2 thoughts on “How to Sing in Tune

  1. Hi..just came across your article and wanted to thank you as there’s not much else out there on this subject! I am a vocalist who just had my 1st jazz band rehearsal last night and am kind of questioning myself. I am only used to singing with a piano accompaniment and last night, I had a trumpet, sax, trombone, banjo and piano. I was very familiar with the songs we were doing, but I am familiar with the arrangements on the recordings I have. They played something totally different last night and with everything going on, it was SO diffcult to find my starting note! Can you give me any advice on how better to find my starting note when people are playing phrases and notes that are totally new to me? I feel like I’m not much of a musician after last night! We have our second rehearsal next week so I guess I wasn’t too horrible for them not to want to continue… 🙂 But I’d love some more advice you’d be able to offer any. Thanks!

  2. First off, congratulations on your new jazz band gig!

    You’ve got the first part covered – you’re familiar with the songs. The only thing different is the instrumentation and the arrangement. But, what a difference that can make!

    For example, I normally perform as a duo with my wife, but we often have other musicians sit in with us. All of a sudden, the arrangement has changed. Even though we may have performed a song hundreds of times, auto-pilot no longer works. Now, we have to listen carefully to the other musicians and adjust to what they are playing. Sometimes it works out great, other times, not so much.

    You have an advantage in your situation in that you’re still in the rehearsal stage. That’s what rehearsals are for. Find problems in the arrangement and the interaction between instruments and musicians.

    Particularly with jazz, there is a strong element of improvisation, but there is also a strong structure that each musician works within. Rehearsal is the time to get the structure set and familiar so that everyone can move around comfortably.

    While you are singing, you are the most important instrument. While it’s almost second nature for each musician to feel like their part is the most interesting and most important, most would agree that the vocal is the focal point.

    Still, you’ll also sometimes get an attitude of “you’re just a singer, I’m a real musician.” (This can apply to drummers, too.) Be aware of this and don’t take it personally, but also realize that you all need to work together as a band.

    With that in mind, the first thing you need to do is make sure you can hear yourself. The instruments you’re working with are not subtle or quiet. You need to have proper amplification and monitoring.

    Once that’s taken care of, the next thing you need to be aware of are cues within the arrangement that point to your starting note. Mostly, this will just mean hearing the arrangement enough to hear your part coming.

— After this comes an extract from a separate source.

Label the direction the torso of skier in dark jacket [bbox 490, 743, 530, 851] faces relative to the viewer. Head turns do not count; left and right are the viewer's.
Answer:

    At first, you may need to ask the other musicians to run through (and repeat as often as necessary) the measure leading up to your entrance until it becomes very familiar. If you still have difficulty, record this part of the rehearsal and practice on your own time. (Notice: there is a difference between rehearsal and practice.)

    The rest of the band should be agreeable to this, since this is the purpose of rehearsal.

    The longer you play together, the more you will consciously and unconsciously hear the way each musician leads into your section. It may vary between performances, but there will still be a recognizable transition.

    I hope this helps. Enjoy your music!